NASA has joined the 3D-printing boom to produce an important rocket part that could result in a 70 percent savings compared to traditional production methods.
Working with Aerojet Rocketdyne based in Florida, announced last week that it had finished testing a 3D printed rocket engine injector. The piece took only four months to make, as opposed to a year as it would under normal manufacturing. Tyler Hickman with NASA’s Glenn Research Center in Cleveland said the injector is “one of the most expensive components of an engine.”
“NASA recognizes that on Earth and potentially in space, additive manufacturing can be game-changing for new mission opportunities, significantly reducing production time and cost by ‘printing’ tools, engine parts or even entire spacecraft,” Michael Gazarik, NASA’s associate administrator for space technology, said in a statement. “3-D manufacturing offers opportunities to optimize the fit, form and delivery systems of materials that will enable our space missions while directly benefiting American businesses here on Earth.”

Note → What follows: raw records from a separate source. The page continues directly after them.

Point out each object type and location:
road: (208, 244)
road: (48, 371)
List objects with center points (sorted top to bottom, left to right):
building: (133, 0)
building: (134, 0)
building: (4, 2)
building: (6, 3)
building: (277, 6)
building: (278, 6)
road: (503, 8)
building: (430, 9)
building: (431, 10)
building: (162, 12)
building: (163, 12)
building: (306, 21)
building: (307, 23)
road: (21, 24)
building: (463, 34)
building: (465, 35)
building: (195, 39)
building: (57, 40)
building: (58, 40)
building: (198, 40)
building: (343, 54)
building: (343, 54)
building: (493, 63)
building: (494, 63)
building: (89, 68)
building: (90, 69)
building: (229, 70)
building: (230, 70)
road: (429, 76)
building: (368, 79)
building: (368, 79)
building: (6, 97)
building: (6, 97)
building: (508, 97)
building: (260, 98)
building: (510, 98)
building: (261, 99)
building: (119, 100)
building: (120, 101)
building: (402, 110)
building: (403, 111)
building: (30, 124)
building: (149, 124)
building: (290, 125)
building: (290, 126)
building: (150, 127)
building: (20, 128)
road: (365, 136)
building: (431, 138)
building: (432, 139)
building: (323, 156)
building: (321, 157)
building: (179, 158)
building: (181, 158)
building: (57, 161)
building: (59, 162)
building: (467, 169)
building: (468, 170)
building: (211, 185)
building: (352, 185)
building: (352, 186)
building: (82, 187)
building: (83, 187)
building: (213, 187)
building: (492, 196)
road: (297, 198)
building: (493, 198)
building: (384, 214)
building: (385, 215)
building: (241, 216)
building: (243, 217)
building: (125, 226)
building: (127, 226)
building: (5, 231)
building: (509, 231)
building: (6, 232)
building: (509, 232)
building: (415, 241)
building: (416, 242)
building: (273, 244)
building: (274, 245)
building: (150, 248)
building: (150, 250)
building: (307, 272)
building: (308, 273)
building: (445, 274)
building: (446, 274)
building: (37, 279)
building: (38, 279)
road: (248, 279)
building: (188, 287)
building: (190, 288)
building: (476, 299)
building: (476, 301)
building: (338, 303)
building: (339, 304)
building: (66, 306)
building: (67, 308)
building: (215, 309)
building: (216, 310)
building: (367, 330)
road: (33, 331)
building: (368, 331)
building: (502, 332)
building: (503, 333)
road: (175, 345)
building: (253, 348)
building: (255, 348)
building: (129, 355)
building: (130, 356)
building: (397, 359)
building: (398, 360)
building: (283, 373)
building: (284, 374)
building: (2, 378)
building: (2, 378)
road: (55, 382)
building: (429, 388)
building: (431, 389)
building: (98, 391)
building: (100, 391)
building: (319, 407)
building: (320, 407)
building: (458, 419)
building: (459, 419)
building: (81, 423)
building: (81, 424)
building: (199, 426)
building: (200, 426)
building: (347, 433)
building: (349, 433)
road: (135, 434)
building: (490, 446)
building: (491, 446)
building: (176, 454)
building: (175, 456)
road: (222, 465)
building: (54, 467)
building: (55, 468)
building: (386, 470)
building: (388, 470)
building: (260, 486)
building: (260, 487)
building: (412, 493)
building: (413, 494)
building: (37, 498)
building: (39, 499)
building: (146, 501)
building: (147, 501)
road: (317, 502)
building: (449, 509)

The test included firing liquid oxygen and hydrogen gas with the injector, showing the functionality of Aerojet Rocketdyne’s method of creating the part, which used high-powered lasers to melt and fuse metallic powders into the 3D structure.
“This project combined new additive design/analysis tools and manufacturing processes to make a component with legacy engine performance characteristics, paving the road to implement these technologies in these engine products,” Jeff Haynes, program manager at Aerojet Rocketdyne, said in a statement. “This is a significant advancement in the application of additive manufacturing to rocket engines. Additive manufacturing has the ability to produce complex parts at a fraction of the time and cost, if applied through a rigorous risk-based process. Today, we have the results of a fully additive manufactured rocket injector with a demonstration in a relevant environment.”